:: Given passage

Reviewed by Christina Wald, University of Cologne, Germany

1      The title's witty declaration "Butler matters" in combination with Butler's portrait as frontispiece, and the collection's final sentence that confirms, "the lesbian and gay movement needs, among its advocates, scholars like Judith Butler" (204), suggests more dedication than Breen and Blumfeld's collection of essays actually has. Although the majority of the thirteen articles maintains the importance of Butler's thinking for a number of disciplines, among which Feminist and Queer Studies are only the most prominent ones, Vicky Kirby's and Kirsten Campbell's contributions probe into inadequacies and inconsistencies of Butler's theory.

::::
:: Information shown

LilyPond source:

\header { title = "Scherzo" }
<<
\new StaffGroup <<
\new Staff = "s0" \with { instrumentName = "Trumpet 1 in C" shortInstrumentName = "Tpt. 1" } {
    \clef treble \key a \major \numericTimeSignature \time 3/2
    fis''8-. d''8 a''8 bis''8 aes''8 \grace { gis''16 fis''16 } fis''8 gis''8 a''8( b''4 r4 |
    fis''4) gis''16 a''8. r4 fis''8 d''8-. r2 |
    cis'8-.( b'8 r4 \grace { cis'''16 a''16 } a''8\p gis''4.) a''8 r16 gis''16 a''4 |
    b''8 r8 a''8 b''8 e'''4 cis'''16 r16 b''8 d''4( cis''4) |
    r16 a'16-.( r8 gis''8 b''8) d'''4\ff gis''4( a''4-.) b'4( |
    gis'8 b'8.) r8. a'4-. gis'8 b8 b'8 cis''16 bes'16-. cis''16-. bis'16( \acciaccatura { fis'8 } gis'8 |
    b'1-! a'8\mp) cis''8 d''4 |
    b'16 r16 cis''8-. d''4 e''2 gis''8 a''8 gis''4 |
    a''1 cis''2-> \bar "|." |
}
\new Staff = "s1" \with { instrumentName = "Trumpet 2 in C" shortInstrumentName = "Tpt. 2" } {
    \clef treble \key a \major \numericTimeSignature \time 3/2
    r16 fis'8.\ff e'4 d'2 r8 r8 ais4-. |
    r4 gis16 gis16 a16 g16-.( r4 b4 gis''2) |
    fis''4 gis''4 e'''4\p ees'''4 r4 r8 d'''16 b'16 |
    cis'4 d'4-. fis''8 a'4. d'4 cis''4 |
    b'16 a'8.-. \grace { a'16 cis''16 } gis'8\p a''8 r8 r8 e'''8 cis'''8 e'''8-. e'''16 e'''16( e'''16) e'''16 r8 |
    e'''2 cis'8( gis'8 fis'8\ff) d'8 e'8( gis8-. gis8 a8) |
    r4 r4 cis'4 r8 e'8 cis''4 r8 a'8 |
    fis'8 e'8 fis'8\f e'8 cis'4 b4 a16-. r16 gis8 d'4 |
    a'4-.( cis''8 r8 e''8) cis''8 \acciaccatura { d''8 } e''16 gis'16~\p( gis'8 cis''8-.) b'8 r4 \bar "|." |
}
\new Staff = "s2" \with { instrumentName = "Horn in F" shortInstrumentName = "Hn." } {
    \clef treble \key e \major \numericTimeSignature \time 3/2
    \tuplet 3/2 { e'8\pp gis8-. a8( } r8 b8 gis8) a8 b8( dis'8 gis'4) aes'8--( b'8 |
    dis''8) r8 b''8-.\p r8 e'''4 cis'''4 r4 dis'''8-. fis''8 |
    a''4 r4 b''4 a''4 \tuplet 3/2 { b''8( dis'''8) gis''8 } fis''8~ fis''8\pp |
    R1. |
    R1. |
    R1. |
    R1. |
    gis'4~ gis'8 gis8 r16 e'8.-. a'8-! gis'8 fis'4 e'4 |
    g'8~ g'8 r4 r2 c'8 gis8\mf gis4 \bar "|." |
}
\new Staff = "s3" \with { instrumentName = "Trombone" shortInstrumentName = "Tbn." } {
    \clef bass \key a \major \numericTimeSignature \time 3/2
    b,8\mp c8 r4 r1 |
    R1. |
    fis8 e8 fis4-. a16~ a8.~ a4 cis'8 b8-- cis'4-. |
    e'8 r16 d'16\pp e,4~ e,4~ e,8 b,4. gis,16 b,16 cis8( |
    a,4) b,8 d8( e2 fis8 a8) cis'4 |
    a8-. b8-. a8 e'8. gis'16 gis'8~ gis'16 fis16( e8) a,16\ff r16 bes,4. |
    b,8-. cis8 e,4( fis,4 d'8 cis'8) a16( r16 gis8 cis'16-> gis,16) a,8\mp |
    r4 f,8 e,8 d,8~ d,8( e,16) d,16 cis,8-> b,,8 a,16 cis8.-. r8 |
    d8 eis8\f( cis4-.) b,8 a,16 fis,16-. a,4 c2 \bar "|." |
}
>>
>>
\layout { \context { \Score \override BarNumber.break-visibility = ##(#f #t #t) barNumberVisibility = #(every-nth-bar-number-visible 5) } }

::::

Answer the following questions using the review of the Butler essay collection, one answer per line and numbered the same way.
1. At which university is the reviewer based?
2. How many articles does the collection contain?
3. Whose contributions probe into inadequacies and inconsistencies of Butler's theory?

1. The University of Cologne, Germany.
2. Thirteen.
3. Vicky Kirby's and Kirsten Campbell's.